Other states, like Alabama, Arkansas, and Indiana have gone as far as banning it entirely. In Pennsylvania, as in many other states, it remains a legal substance that can be easily found in most tobacco stores and head shops. Even gas stations are known to carry the substance. Kratom is a tree in the same family as coffee and can be found in both Southeast Asia and Africa. Its leaves exhibit psychoactive properties that can be compared to either stimulants or opioids depending on the dose consumed.

According to health.harvard.edu, “Kratom can be addictive due to its opiate-like qualities, and a small minority of users end up requiring addiction treatment. The CDC claims that between 2016 and 2017, there were 91 deaths due to kratom, but this claim should be greeted with skepticism, as all but seven of these casualties had other drugs in their system at the time of death, making it impossible to uniquely implicate kratom.”

Proponents of kratom argue the drug is a safer alternative to many opioid pharmaceuticals often used to treat heroin withdrawal symptoms.

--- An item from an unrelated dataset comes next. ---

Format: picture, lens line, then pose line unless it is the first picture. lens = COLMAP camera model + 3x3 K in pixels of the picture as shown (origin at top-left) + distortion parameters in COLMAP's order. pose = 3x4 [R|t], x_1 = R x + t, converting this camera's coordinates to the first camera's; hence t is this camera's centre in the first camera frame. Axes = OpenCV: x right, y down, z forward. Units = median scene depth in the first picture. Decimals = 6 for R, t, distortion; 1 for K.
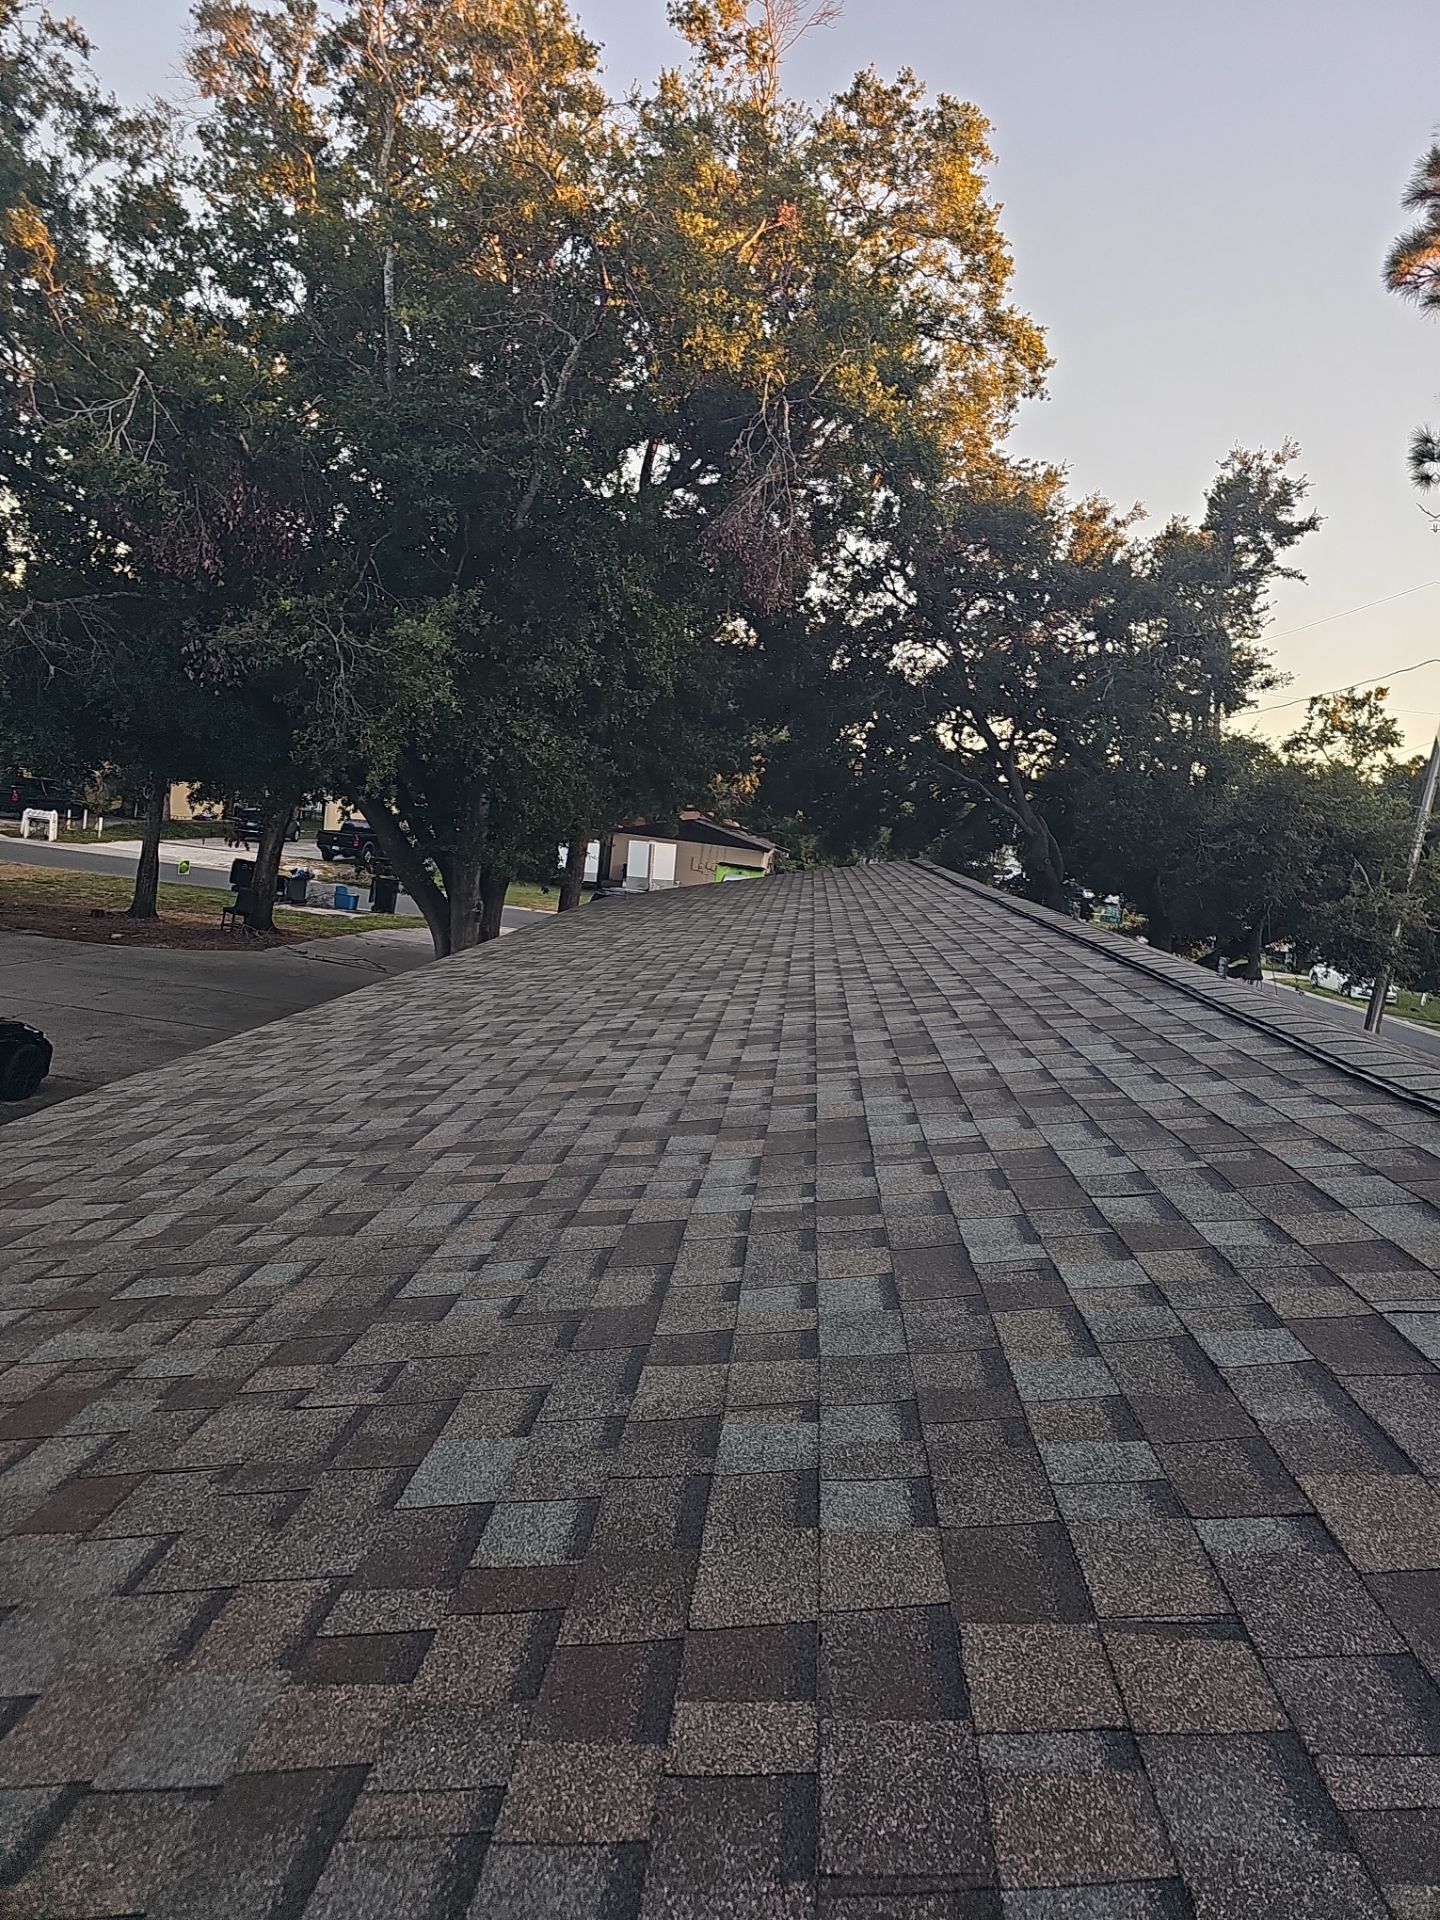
lens RADIAL K [[1255.4, 0, 715.4], [0, 1255.4, 963.1], [0, 0, 1]] dist [0.053105, -0.032285]
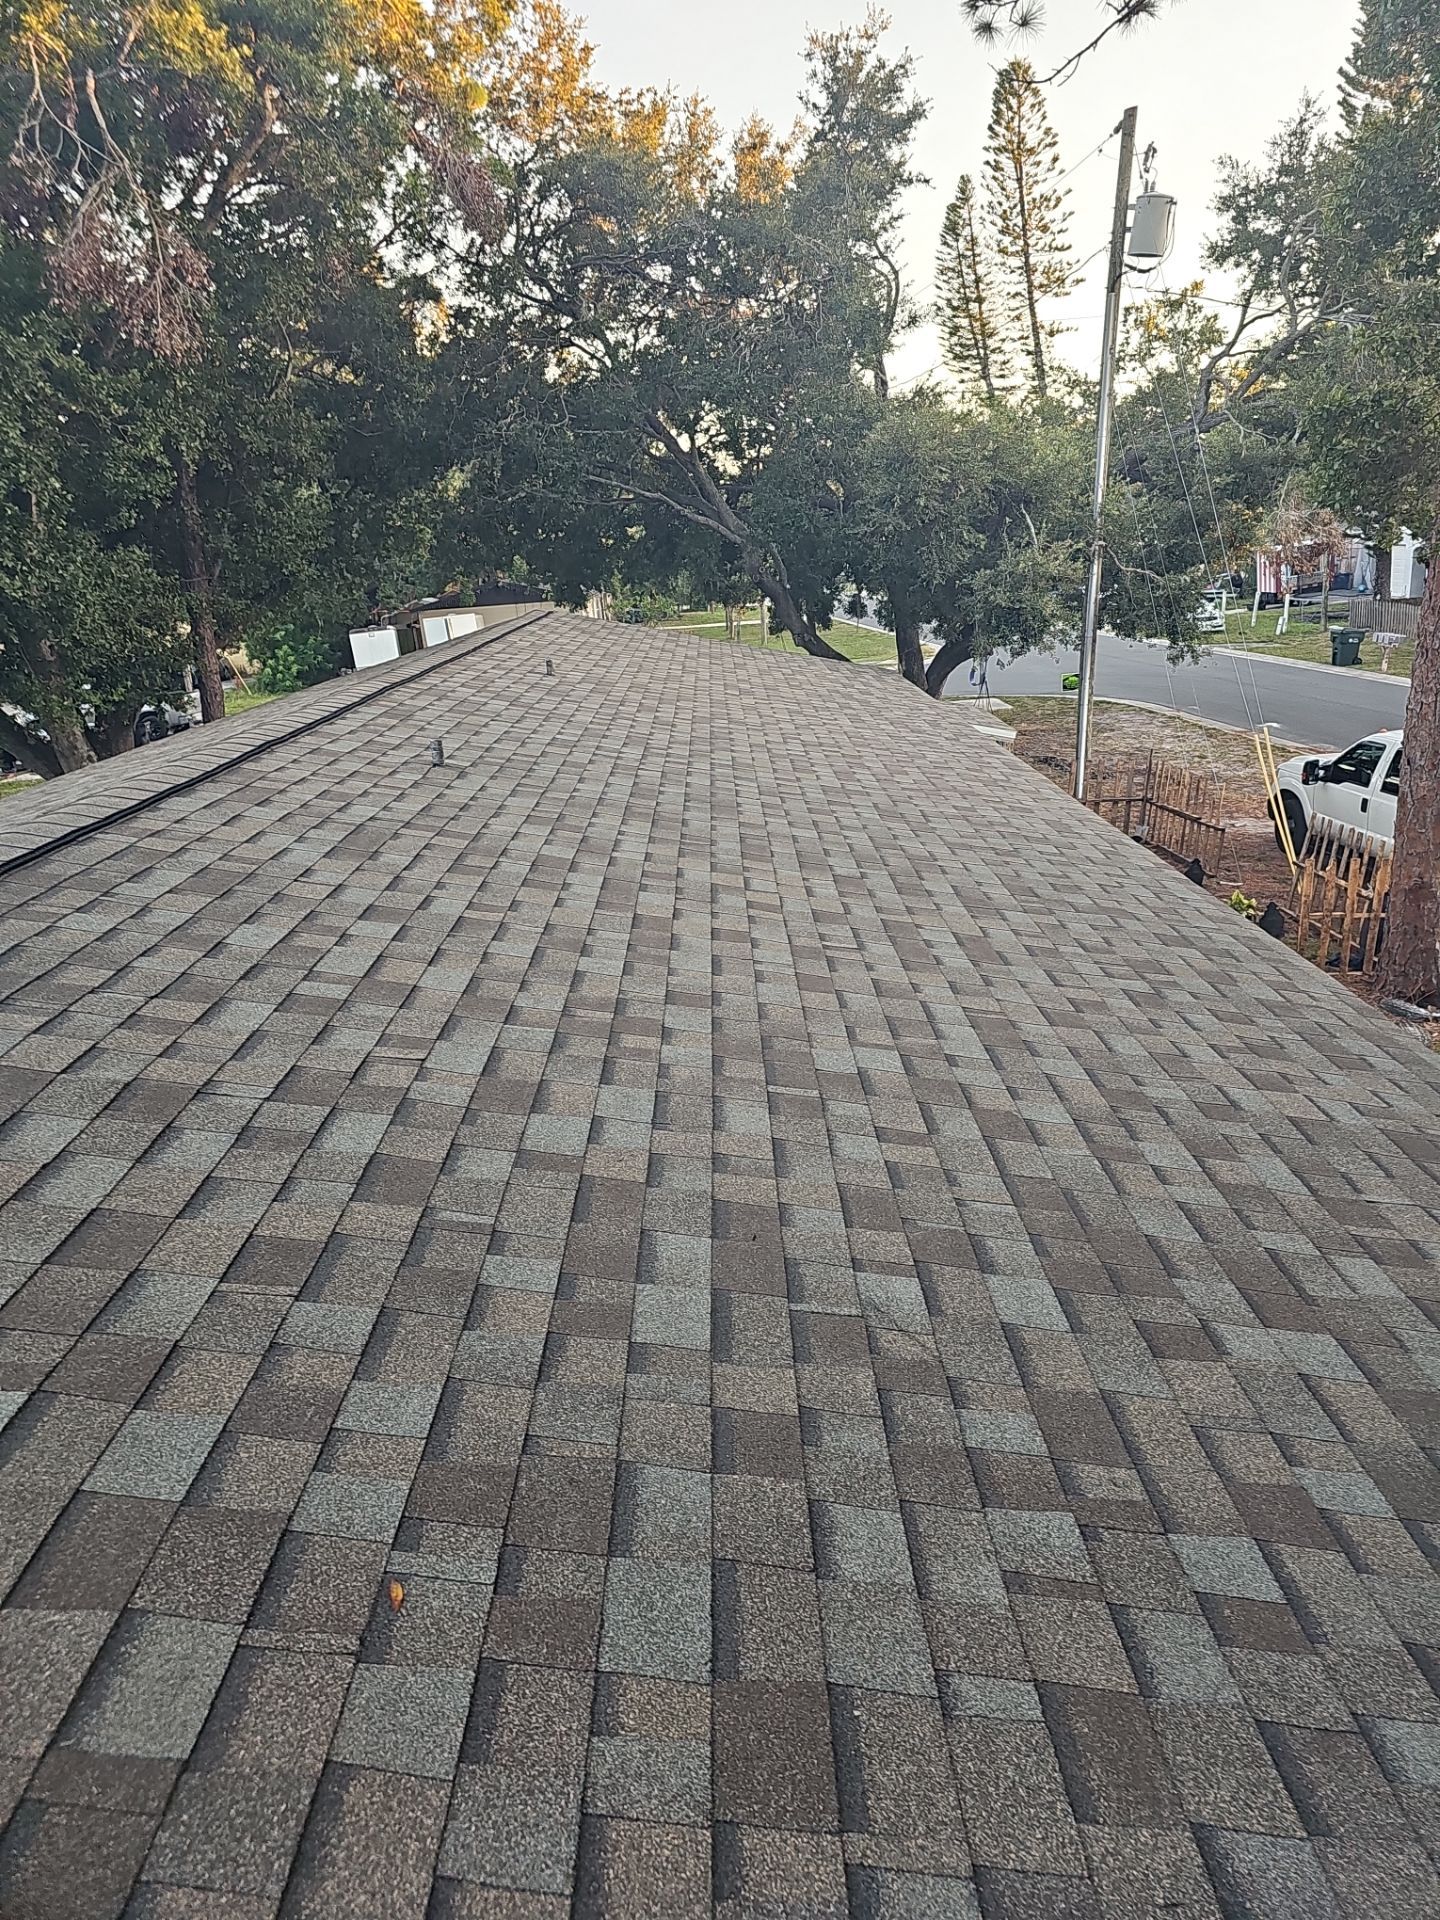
lens RADIAL K [[1255.4, 0, 733.6], [0, 1255.4, 974.1], [0, 0, 1]] dist [0.053105, -0.032285]
pose [[0.977483, -0.210317, 0.017137, 0.169887], [0.202134, 0.956567, 0.210051, 0.001992], [-0.060570, -0.201857, 0.977540, 0.043281]]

Skeptics are not convinced, pointing to dire consequences for some who ingest the substance.

“Caleb Sturgis, 25, of West Chester, died on June 27 after he drank tea made with kratom, according to the lawsuit against SoCal Herbal Remedies the Inquirer reported in 2019.” Sturgis then proceeded to crash his car on the Pennsylvania Turnpike in Chester County, but the coroner ruled his death was from ‘acute mitragynine intoxication,’ the active ingredient in kratom.”

In an email to constituents, First Ward Commissioner Jack Larkin said, “It’s my understanding that CBD Kratom did not apply for permits from the township to begin operations. I’m told it has no certificate of occupancy, no plumbing and electrical permits, no business license, and maybe a half-dozen other defects in its permitting.”

While the store is purporting to be a dispensary, Larkin pointed out that, “CBD Kratom doesn’t seem to actually sell medical marijuana or hold a permit to do so, so it may be using the term in its colloquial sense, or in order to create confusion as to what exactly it sells.”

CBD, or cannabidiol, is a non-psychoactive ingredient of marijuana often used to treat epilepsy and a wide variety of other ailments.

”It’s closed. They were told they could not open without permits. They need permits,” said Rice.